WHAT TO PRODUCE
Update the data below by replacing "Più Letti" with "Più Visti" wherever it occurs, changing nothing else. Return the lines without the pictures.

Records excerpted from a collection

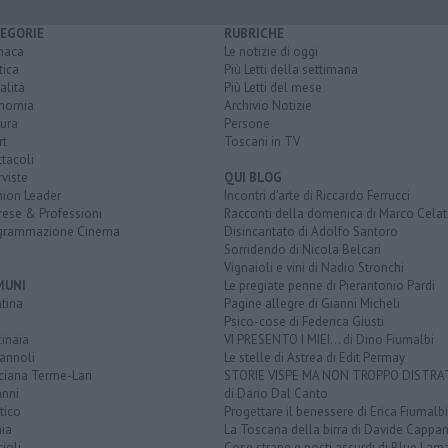
EGORIE
RUBRICHE
naca
Le notizie di oggi
tica
Più Letti della settimana
alità
Più Letti del mese
nomia
Archivio Notizie
ura
Persone
rt
Toscani in TV
tacoli
rviste
QUI BLOG
nion Leader
Incontri d'arte di Riccardo Ferrucci
rese & Professioni
Racconti della domenica di Marco Celat
grammazione Cinema
Disincantato di Adolfo Santoro
Sorridendo di Nicola Belcari
Vignaioli e vini di Nadio Stronchi
MUNI
Le pregiate penne di Pierantonio Pardi
tina
Pagine allegre di Gianni Micheli
Psico-cose di Federica Giusti
inaia
VI PRESENTO I MIEI... di Dino Fiumalbi
annoli
Le stelle di Astrea di Edit Permay
ciana Terme-Lari
STORIE VISPE MA NON TROPPO DISTR
anni
di Dario Dal Canto
tico
Progettare il benessere di Erica Fiumalbi
ia
La Toscana della birra di Davide Cappan
ioli
Cose strane e posti assurdi di Blue Lam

ANSWER SPACE
EGORIE
RUBRICHE
naca
Le notizie di oggi
tica
Più Visti della settimana
alità
Più Visti del mese
nomia
Archivio Notizie
ura
Persone
rt
Toscani in TV
tacoli
rviste
QUI BLOG
nion Leader
Incontri d'arte di Riccardo Ferrucci
rese & Professioni
Racconti della domenica di Marco Celat
grammazione Cinema
Disincantato di Adolfo Santoro
Sorridendo di Nicola Belcari
Vignaioli e vini di Nadio Stronchi
MUNI
Le pregiate penne di Pierantonio Pardi
tina
Pagine allegre di Gianni Micheli
Psico-cose di Federica Giusti
inaia
VI PRESENTO I MIEI... di Dino Fiumalbi
annoli
Le stelle di Astrea di Edit Permay
ciana Terme-Lari
STORIE VISPE MA NON TROPPO DISTR
anni
di Dario Dal Canto
tico
Progettare il benessere di Erica Fiumalbi
ia
La Toscana della birra di Davide Cappan
ioli
Cose strane e posti assurdi di Blue Lam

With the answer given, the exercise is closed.